[Data taken from a collection]
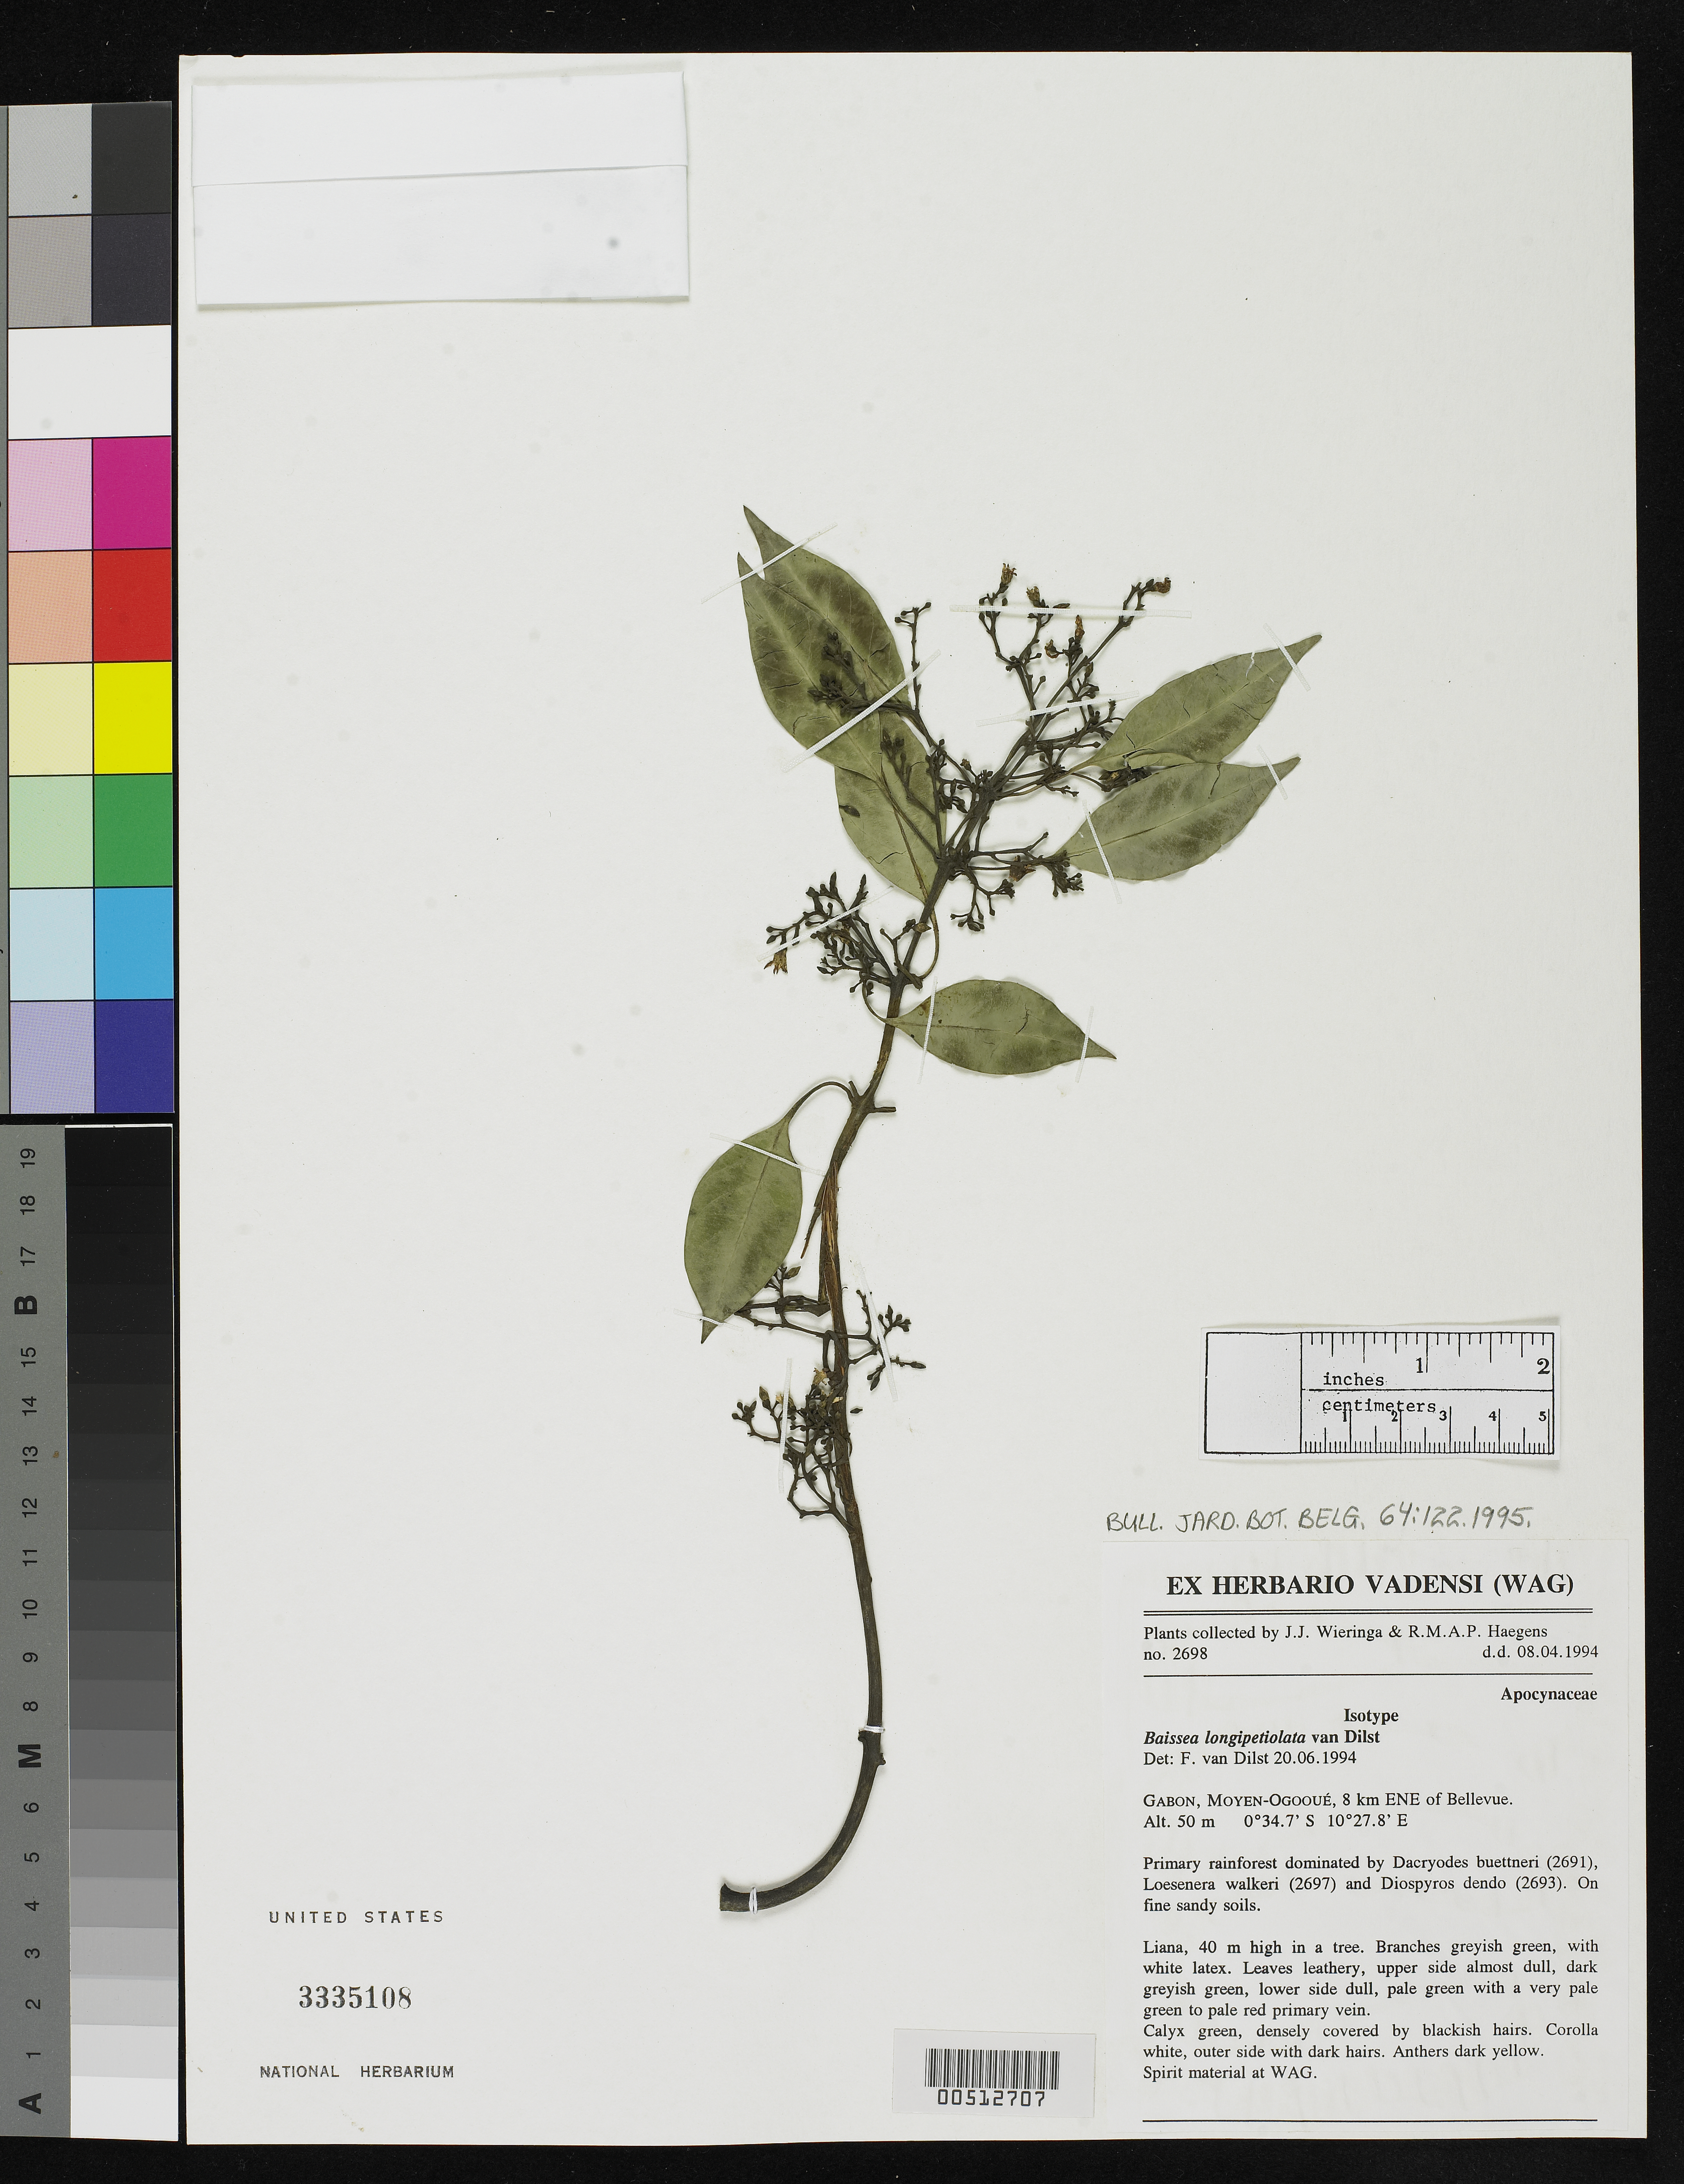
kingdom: Plantae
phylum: Tracheophyta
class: Magnoliopsida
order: Gentianales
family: Apocynaceae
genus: Baissea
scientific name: Baissea longipetiolata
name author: Van Dilst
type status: Isotype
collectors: J. J. Wieringa & R. Haegens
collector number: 2698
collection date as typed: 08 Apr 1994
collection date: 1994-04-08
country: Gabon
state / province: Moyen-Ogooué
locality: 8 km ENE of Bellevue.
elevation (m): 50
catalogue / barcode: US 3335108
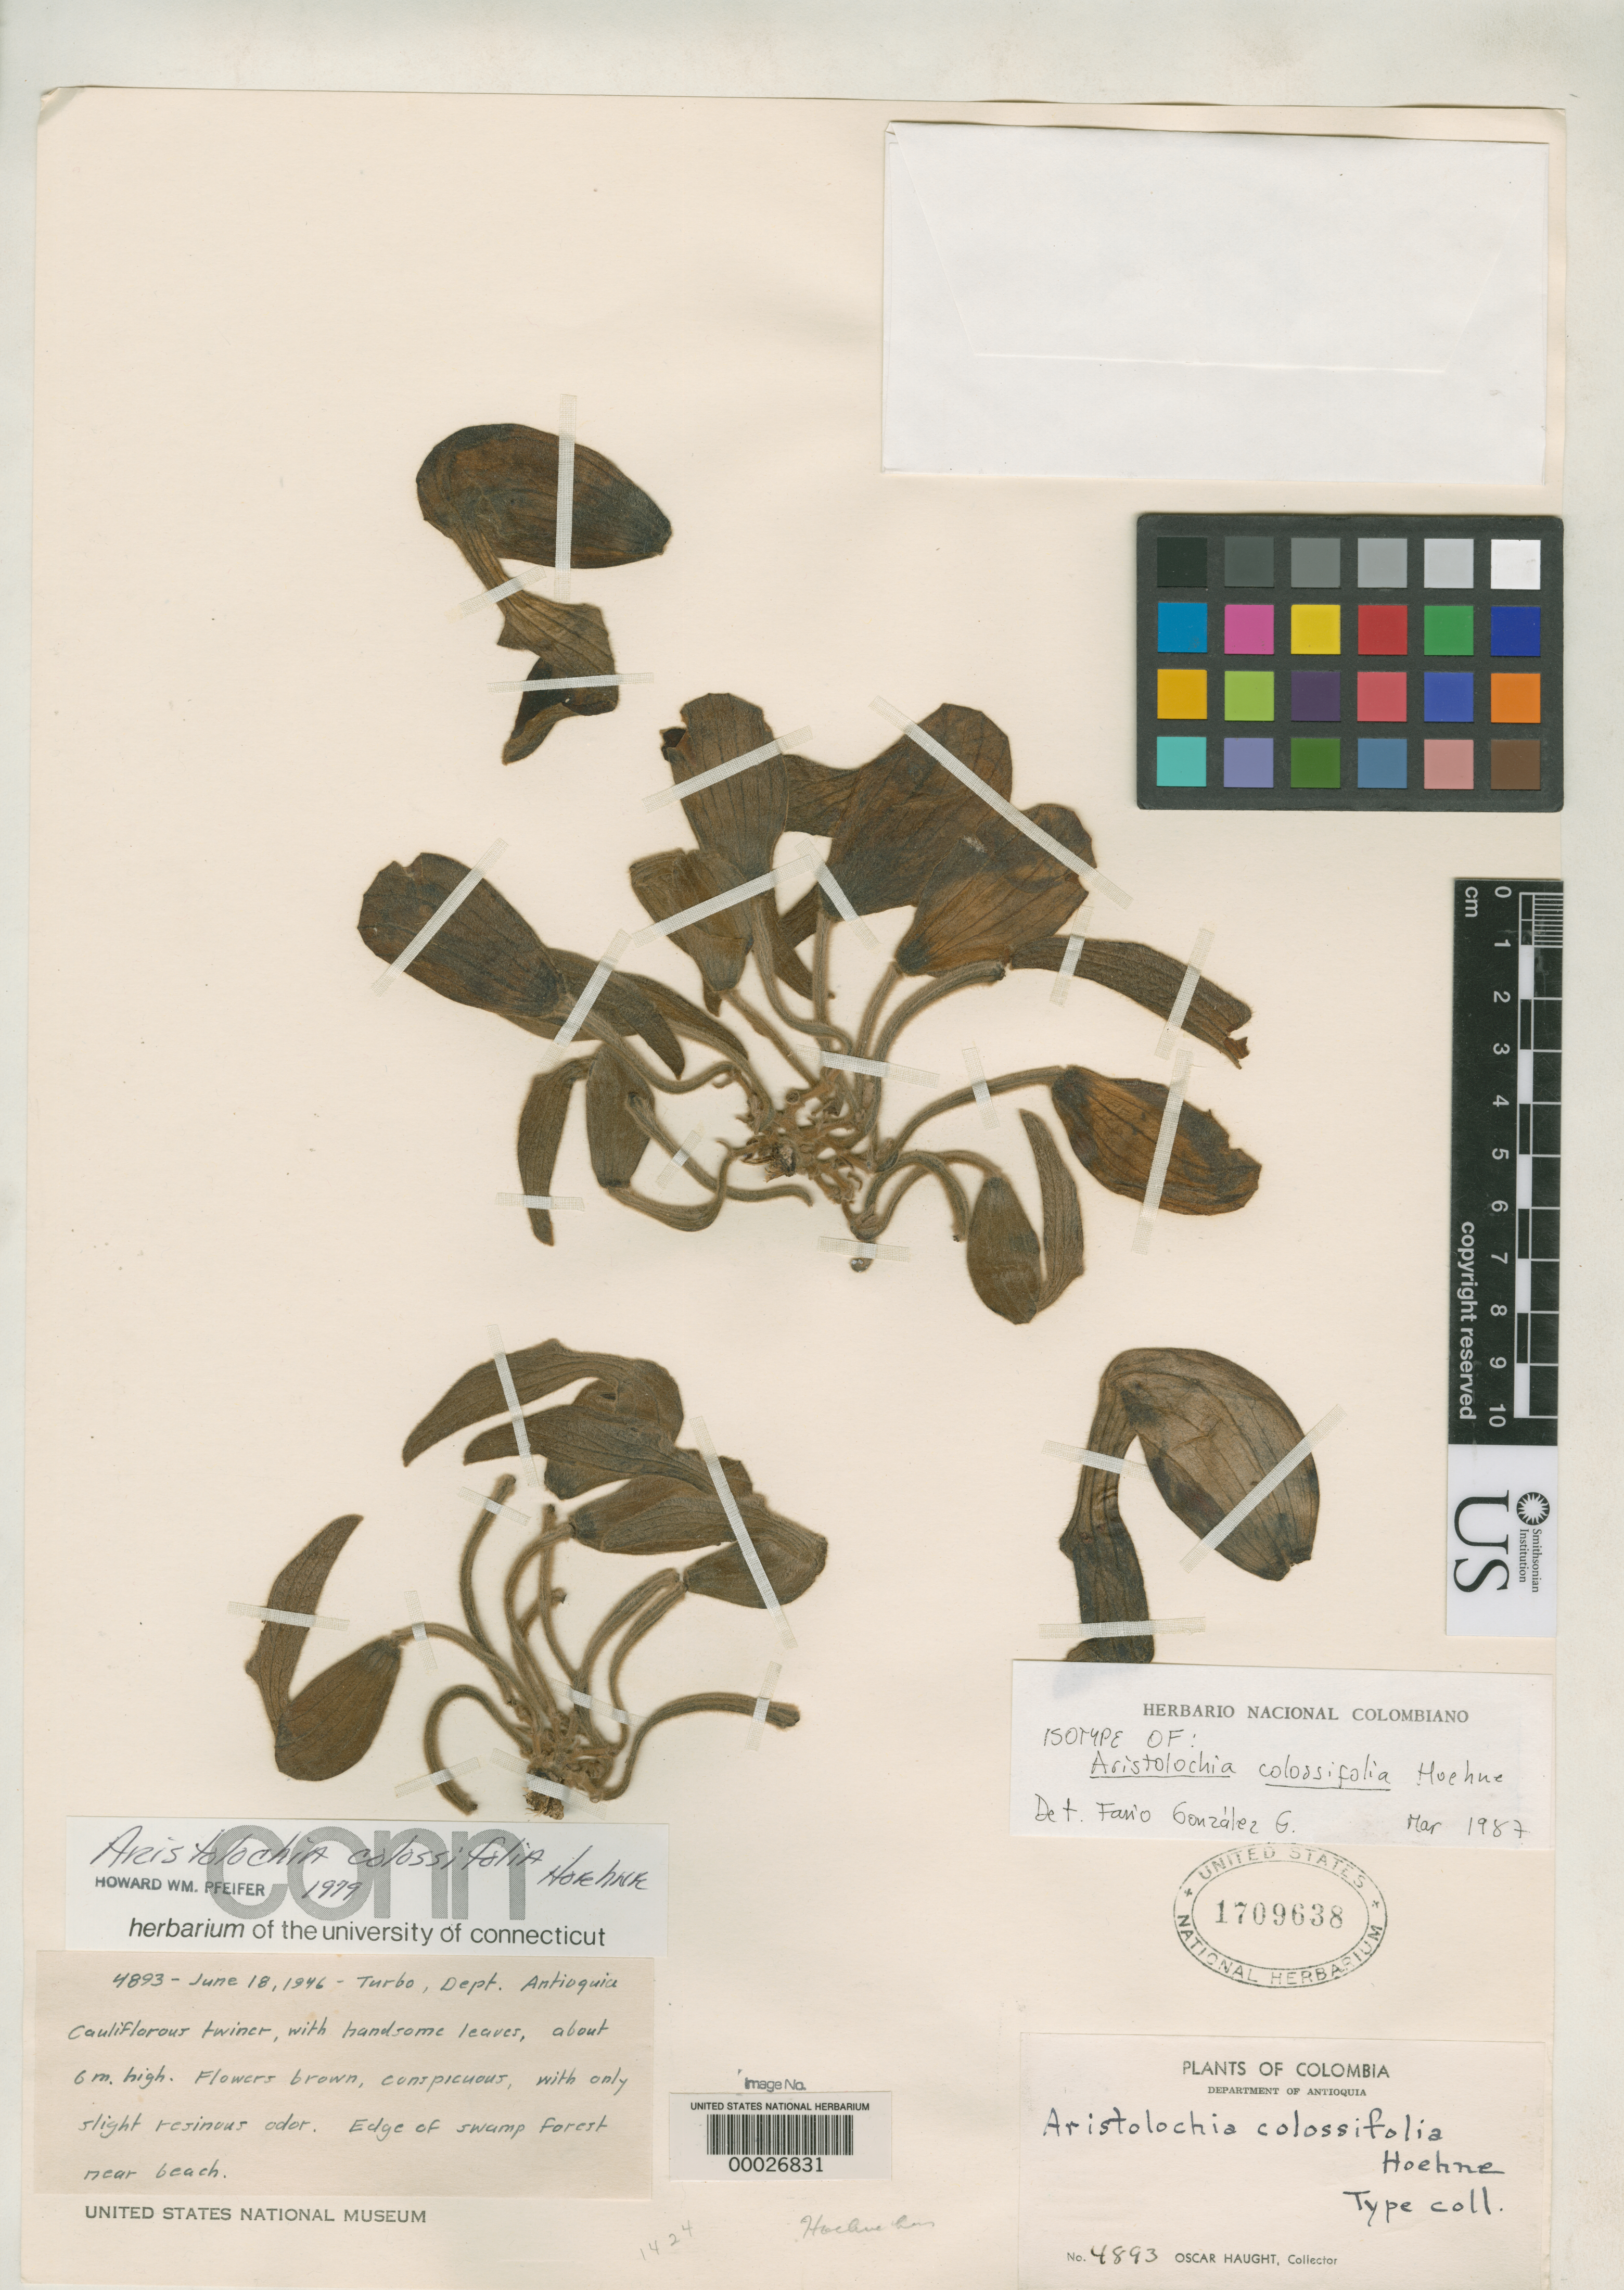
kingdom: Plantae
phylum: Tracheophyta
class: Magnoliopsida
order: Piperales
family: Aristolochiaceae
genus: Aristolochia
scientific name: Aristolochia colossifolia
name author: Hoehne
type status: Isotype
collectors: O. L. Haught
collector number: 4893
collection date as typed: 18 Jun 1946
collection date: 1946-06-18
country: Colombia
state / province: Antioquia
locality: Turbo.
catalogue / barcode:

> **WHAT THIS TASK INVOLVES**:
Write out everything from the line containing "country: Gabon" down to the line containing "name author: Hoehne", swapping "locality" for "place" and keeping all else the same. Leave the pictures out of your answer.

> **THE RESULT**:
country: Gabon
state / province: Moyen-Ogooué
place: 8 km ENE of Bellevue.
elevation (m): 50
catalogue / barcode: US 3335108
kingdom: Plantae
phylum: Tracheophyta
class: Magnoliopsida
order: Piperales
family: Aristolochiaceae
genus: Aristolochia
scientific name: Aristolochia colossifolia
name author: Hoehne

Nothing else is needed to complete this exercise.